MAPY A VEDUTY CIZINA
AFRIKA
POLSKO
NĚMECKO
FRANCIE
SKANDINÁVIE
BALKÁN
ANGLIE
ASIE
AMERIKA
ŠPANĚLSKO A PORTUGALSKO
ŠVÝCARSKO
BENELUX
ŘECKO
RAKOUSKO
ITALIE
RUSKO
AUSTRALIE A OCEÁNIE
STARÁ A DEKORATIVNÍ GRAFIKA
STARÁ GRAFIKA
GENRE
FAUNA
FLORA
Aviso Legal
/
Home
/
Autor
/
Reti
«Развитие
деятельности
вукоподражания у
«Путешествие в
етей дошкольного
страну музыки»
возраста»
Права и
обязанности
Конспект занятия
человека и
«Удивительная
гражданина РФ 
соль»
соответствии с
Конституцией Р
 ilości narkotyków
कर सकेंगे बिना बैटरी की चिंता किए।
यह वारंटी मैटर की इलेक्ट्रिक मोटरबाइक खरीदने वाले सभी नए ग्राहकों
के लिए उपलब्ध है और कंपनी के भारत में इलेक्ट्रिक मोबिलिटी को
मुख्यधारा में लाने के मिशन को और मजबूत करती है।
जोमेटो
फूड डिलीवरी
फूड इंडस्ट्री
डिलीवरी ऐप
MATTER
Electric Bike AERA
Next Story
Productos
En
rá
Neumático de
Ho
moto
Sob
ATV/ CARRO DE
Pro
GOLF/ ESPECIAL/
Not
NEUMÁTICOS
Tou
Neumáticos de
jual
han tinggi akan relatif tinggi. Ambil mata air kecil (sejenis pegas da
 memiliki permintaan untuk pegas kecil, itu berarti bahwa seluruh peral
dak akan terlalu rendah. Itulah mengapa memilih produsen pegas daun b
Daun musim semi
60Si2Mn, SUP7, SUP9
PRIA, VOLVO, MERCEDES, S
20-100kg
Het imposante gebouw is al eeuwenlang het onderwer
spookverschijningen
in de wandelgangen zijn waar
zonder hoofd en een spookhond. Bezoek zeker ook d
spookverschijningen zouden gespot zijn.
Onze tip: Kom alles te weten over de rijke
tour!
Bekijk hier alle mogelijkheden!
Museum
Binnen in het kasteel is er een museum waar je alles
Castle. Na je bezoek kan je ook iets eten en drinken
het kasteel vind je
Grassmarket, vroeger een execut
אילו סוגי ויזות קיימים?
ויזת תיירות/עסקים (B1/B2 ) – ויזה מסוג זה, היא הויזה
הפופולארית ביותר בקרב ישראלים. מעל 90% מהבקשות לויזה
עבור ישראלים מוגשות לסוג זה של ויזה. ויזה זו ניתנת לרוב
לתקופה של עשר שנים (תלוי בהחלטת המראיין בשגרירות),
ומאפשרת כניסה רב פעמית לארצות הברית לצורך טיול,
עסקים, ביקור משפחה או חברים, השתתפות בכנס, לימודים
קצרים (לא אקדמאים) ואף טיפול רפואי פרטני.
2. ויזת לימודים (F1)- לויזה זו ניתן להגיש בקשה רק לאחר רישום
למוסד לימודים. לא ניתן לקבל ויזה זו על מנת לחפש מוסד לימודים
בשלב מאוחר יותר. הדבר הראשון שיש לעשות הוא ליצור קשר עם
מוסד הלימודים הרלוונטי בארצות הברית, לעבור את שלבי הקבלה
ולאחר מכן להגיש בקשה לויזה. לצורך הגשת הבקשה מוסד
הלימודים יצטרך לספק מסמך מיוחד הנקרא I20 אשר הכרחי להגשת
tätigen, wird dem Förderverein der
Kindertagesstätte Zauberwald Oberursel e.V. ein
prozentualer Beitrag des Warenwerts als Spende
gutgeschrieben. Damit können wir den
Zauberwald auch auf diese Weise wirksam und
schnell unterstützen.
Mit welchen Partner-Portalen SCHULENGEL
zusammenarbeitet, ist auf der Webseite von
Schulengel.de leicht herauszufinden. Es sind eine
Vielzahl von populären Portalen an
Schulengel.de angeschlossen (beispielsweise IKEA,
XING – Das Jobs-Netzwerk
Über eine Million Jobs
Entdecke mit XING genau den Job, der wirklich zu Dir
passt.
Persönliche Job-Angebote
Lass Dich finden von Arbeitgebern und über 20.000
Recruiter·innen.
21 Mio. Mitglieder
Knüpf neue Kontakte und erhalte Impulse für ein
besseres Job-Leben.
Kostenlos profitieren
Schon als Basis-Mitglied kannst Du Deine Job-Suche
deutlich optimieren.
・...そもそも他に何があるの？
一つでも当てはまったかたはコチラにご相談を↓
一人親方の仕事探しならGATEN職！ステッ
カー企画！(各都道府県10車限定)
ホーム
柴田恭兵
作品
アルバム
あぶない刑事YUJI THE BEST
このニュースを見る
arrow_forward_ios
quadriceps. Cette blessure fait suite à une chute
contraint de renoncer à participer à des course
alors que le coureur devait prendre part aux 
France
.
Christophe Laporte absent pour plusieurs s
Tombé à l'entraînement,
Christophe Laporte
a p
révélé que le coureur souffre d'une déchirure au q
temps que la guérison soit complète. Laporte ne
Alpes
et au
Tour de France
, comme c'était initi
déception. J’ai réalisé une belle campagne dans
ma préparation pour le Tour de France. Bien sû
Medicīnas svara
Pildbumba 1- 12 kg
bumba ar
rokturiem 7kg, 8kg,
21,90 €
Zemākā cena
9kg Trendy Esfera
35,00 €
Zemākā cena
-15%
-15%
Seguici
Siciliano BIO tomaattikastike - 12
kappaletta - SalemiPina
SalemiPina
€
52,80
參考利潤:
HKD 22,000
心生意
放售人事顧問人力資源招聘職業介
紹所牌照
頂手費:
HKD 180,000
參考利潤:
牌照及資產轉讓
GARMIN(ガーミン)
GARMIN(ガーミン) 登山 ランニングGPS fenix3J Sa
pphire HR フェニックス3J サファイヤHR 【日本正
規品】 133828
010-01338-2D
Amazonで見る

» **Prompt**: Locate each line in the items above that contains the word "בקשה", and copy every such line.

» **Final answer**:
2. ויזת לימודים (F1)- לויזה זו ניתן להגיש בקשה רק לאחר רישום
ולאחר מכן להגיש בקשה לויזה. לצורך הגשת הבקשה מוסד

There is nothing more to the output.